Try it
Of the lines below, reproduce exactly those from the line containing "(IHC) micrograph of" to the end, including both the first and the last.

The input
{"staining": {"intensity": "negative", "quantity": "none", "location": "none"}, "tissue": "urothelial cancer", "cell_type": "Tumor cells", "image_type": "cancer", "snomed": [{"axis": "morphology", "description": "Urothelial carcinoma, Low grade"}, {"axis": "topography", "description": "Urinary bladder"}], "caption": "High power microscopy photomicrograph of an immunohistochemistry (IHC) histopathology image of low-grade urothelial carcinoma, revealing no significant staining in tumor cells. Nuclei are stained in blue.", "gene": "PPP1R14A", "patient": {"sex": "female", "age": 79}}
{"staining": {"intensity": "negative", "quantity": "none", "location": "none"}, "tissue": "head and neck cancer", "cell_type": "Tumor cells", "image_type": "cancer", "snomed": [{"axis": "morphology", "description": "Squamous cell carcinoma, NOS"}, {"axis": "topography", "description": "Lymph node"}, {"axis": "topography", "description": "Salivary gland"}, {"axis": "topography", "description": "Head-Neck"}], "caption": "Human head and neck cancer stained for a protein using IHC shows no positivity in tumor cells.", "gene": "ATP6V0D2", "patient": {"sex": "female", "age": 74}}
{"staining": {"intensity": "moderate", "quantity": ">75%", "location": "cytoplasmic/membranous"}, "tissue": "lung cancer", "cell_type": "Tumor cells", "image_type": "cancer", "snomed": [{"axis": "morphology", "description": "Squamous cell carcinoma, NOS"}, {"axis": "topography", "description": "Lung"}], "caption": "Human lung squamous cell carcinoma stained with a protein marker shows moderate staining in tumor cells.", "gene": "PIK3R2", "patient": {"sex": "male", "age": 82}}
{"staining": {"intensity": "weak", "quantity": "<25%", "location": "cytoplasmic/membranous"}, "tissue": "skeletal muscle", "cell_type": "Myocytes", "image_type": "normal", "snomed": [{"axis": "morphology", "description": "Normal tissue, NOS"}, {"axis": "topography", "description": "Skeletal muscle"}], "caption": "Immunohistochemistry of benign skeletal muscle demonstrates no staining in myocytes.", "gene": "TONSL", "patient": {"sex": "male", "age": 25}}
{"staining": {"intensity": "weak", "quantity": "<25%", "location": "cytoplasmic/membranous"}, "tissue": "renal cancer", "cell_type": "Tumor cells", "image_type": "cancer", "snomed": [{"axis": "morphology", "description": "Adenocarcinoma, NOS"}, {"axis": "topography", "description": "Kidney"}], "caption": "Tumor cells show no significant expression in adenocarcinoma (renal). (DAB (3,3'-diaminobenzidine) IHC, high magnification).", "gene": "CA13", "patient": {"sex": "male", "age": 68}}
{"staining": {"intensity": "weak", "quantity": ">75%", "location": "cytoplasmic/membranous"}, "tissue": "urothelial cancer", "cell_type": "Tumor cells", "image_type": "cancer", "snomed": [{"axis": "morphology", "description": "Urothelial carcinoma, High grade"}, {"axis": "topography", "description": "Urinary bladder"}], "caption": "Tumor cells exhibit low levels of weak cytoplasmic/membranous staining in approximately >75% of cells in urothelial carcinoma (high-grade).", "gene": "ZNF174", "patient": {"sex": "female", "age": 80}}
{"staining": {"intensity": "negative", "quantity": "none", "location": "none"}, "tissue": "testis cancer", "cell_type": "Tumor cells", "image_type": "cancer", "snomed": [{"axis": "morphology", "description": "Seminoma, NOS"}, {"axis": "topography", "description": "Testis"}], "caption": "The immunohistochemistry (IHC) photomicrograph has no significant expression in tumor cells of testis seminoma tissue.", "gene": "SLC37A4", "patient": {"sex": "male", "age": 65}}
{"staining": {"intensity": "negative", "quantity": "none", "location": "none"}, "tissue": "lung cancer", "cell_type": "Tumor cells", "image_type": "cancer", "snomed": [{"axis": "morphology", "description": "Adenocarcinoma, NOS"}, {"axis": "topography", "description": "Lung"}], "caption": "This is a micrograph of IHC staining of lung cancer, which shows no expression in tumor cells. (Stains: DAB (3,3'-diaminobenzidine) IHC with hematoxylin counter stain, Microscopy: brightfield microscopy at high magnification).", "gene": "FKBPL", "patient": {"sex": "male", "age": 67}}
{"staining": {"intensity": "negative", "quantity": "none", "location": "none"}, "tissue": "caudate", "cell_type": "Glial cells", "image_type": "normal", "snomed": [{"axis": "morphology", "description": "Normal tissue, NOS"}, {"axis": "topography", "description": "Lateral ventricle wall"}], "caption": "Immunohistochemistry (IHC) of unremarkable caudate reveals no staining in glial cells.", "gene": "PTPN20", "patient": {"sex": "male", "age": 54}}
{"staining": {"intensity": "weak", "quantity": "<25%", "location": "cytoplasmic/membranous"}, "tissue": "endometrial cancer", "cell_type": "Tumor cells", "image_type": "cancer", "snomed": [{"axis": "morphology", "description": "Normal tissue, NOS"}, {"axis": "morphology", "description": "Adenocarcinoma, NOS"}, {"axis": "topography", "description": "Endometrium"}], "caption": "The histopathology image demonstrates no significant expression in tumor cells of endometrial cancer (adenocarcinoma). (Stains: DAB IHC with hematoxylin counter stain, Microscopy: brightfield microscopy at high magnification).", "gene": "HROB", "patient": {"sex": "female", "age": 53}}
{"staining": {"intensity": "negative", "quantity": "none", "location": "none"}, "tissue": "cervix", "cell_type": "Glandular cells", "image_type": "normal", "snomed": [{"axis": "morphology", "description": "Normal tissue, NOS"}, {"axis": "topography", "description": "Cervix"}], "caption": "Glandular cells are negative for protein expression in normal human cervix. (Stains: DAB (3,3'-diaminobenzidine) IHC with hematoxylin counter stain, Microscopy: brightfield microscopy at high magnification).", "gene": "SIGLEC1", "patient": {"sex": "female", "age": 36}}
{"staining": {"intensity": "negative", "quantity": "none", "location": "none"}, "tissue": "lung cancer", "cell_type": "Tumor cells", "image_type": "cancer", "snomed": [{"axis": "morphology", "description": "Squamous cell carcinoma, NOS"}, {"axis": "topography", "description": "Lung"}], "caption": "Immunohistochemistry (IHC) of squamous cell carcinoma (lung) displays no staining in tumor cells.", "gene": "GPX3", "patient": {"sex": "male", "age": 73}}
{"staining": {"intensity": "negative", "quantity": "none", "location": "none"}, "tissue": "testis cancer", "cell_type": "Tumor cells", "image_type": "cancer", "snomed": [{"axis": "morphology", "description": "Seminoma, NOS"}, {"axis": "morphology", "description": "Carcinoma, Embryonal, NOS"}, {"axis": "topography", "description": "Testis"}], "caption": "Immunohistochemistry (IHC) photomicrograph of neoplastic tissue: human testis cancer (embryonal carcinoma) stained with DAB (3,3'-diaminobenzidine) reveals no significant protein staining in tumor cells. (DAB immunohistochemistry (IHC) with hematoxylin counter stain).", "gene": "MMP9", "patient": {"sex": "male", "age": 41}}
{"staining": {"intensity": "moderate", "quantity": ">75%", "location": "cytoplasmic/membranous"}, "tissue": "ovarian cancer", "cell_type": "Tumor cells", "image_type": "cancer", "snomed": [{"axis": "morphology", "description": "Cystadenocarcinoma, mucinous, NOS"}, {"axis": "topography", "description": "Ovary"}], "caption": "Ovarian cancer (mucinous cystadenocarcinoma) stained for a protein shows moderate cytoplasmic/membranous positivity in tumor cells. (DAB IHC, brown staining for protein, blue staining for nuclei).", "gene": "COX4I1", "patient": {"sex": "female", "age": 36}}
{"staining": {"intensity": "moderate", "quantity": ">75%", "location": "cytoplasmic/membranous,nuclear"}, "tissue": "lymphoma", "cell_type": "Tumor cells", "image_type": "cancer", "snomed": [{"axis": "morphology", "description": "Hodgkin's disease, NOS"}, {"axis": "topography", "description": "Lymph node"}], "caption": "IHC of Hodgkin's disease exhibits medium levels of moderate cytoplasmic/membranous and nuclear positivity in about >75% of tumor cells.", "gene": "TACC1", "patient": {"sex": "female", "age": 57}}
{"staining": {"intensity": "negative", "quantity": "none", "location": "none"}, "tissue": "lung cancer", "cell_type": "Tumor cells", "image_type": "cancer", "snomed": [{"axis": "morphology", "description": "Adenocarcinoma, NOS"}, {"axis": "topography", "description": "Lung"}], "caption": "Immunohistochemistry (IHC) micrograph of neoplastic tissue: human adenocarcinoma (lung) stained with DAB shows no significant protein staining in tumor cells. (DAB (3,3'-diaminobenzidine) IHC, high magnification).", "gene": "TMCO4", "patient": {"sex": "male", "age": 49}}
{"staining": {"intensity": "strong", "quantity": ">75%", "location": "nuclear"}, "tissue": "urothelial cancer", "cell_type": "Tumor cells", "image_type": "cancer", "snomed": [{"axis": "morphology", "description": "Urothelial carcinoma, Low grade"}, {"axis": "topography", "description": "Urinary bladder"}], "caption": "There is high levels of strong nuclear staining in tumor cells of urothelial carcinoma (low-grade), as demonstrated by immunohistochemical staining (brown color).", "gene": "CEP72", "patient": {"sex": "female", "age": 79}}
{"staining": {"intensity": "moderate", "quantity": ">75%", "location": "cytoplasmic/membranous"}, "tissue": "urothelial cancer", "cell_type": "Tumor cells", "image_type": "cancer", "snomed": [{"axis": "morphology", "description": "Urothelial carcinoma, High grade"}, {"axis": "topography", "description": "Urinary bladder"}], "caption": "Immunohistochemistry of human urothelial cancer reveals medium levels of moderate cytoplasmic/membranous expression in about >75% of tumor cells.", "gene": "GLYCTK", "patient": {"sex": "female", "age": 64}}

Task answer
{"staining": {"intensity": "negative", "quantity": "none", "location": "none"}, "tissue": "lung cancer", "cell_type": "Tumor cells", "image_type": "cancer", "snomed": [{"axis": "morphology", "description": "Adenocarcinoma, NOS"}, {"axis": "topography", "description": "Lung"}], "caption": "Immunohistochemistry (IHC) micrograph of neoplastic tissue: human adenocarcinoma (lung) stained with DAB shows no significant protein staining in tumor cells. (DAB (3,3'-diaminobenzidine) IHC, high magnification).", "gene": "TMCO4", "patient": {"sex": "male", "age": 49}}
{"staining": {"intensity": "strong", "quantity": ">75%", "location": "nuclear"}, "tissue": "urothelial cancer", "cell_type": "Tumor cells", "image_type": "cancer", "snomed": [{"axis": "morphology", "description": "Urothelial carcinoma, Low grade"}, {"axis": "topography", "description": "Urinary bladder"}], "caption": "There is high levels of strong nuclear staining in tumor cells of urothelial carcinoma (low-grade), as demonstrated by immunohistochemical staining (brown color).", "gene": "CEP72", "patient": {"sex": "female", "age": 79}}
{"staining": {"intensity": "moderate", "quantity": ">75%", "location": "cytoplasmic/membranous"}, "tissue": "urothelial cancer", "cell_type": "Tumor cells", "image_type": "cancer", "snomed": [{"axis": "morphology", "description": "Urothelial carcinoma, High grade"}, {"axis": "topography", "description": "Urinary bladder"}], "caption": "Immunohistochemistry of human urothelial cancer reveals medium levels of moderate cytoplasmic/membranous expression in about >75% of tumor cells.", "gene": "GLYCTK", "patient": {"sex": "female", "age": 64}}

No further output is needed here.